A dire vrai, l'hypothèse selon laquelle un tel désir d'harmonie du Non-Moi matériel avec
le Moi matériel (le corps) caractérise la capacité de désirer inférieure et que, de la même
manière, le désir d'harmonie du Non-Moi intelligible avec le Moi intelligible caractérise
la faculté de désirer supérieure, est une hypothèse qui semble par trop systématique.

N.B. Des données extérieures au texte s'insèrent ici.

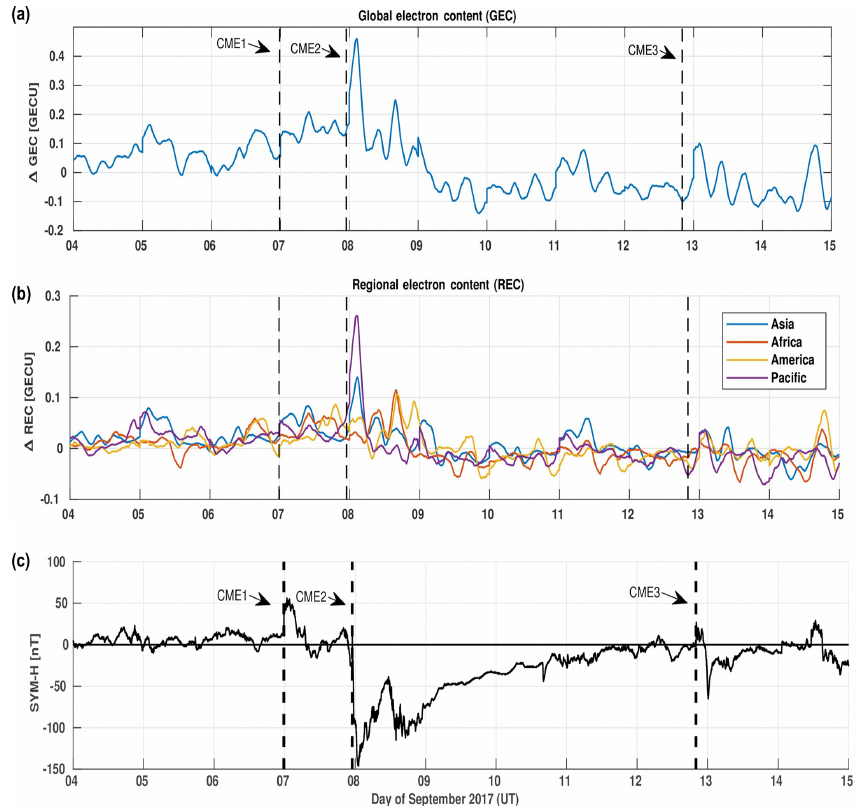
Figure 2. Variation of the global electron content (a) , the regional electron content (b) and the SYM-H index (c) during the geomagnetic storm of 4–14 September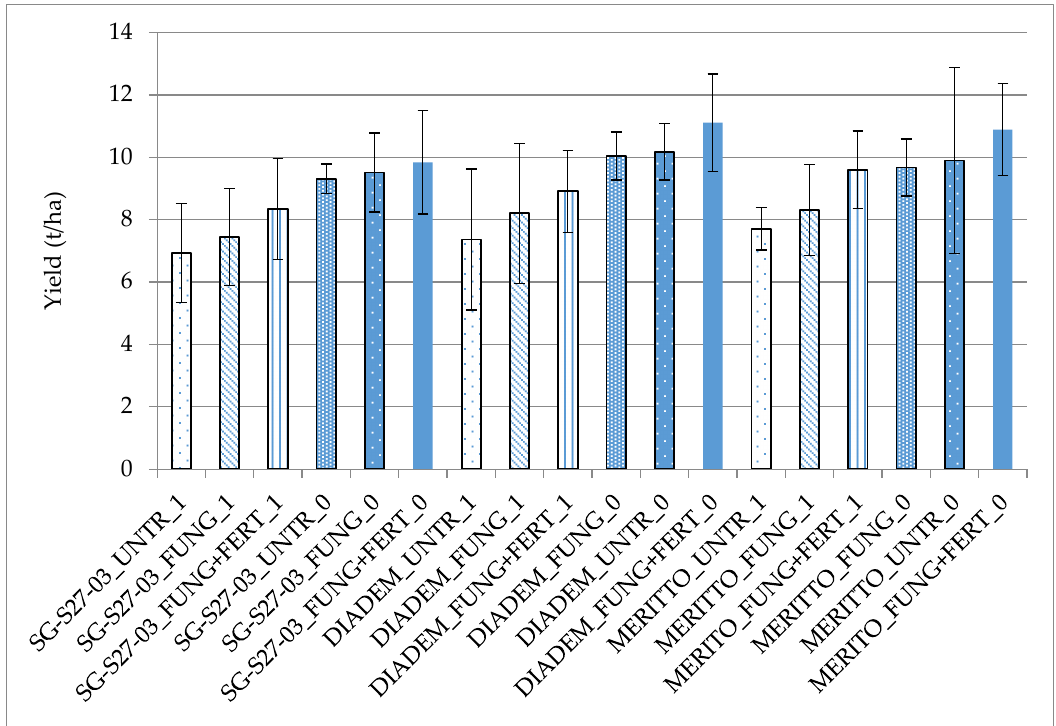
Figure 1. Grain yield for wheat cultivars infected with BYDV-PAV and treated with N. Cultivars: SG-S 27-03, susceptible to BYDV-PAV. Diadem, moderately resistant / moderately susceptible. Meritto, moderately resistant. Bars on each column are standard error. 1 = BYDV-PAV infection, 0 = uninfected control. UNTR = treated only with basic NPK fertilizer. FUNG = treated with basic NPK fertilizer and with 1–2 fungicides. FUNG + FERT treated with an increased dose of NPK and with fungicide.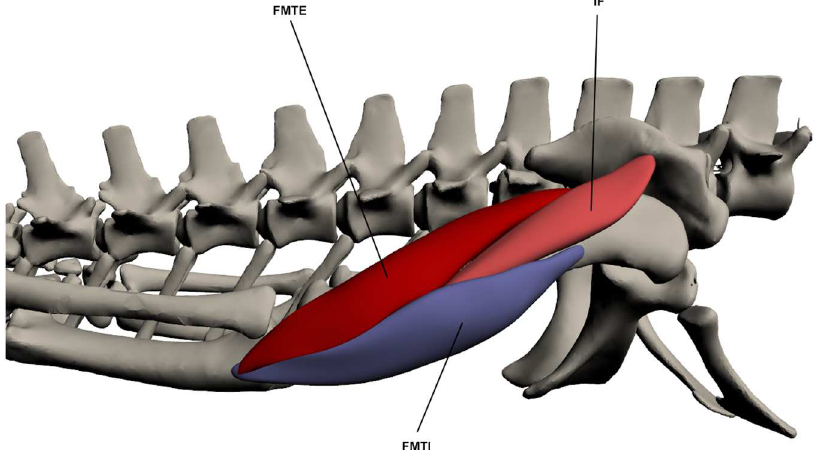
Fig 15. Deep dorsal muscles of the upper hindlimb. FMTE: Femorotibialis externus , IF: Iliofemoralis , FMTI: Femorotibialis internus .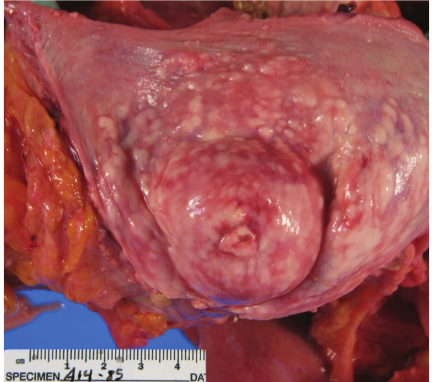
Figure 8: Tumor infiltrating surface of exocervix and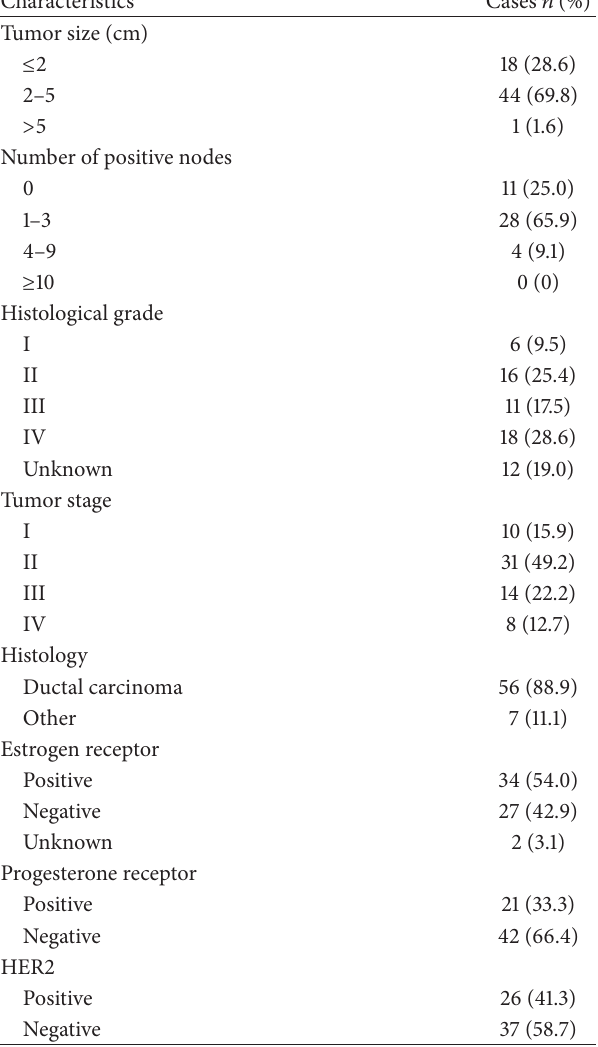
Table 1: Clinical and pathological characteristics of breast carci- noma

prenons-nous ce désir qui peut et doit être, pourtant, dans le Moi spirituel ? Pour l'instant
nous avons quelque chose de seulement logique et nous ne parvenons pas à quelque
chose d'empirique et d'esthétique.
suite de la page 183. La contradiction ne doit jamais être levée. Mais elle doit être
réduite à l'infini. Dans la philosophie théorique, nous avons une cause première qui
cependant, n'est pas une cause première ; dans la mathématique, nous trouvons des
exemples de ce type de contradiction. Cette contradiction est propre à toutes les
sciences, et renvoie à la contradiction de notre nature même, c'est-à-dire à la
contradiction entre le dépendant et l'indépendant.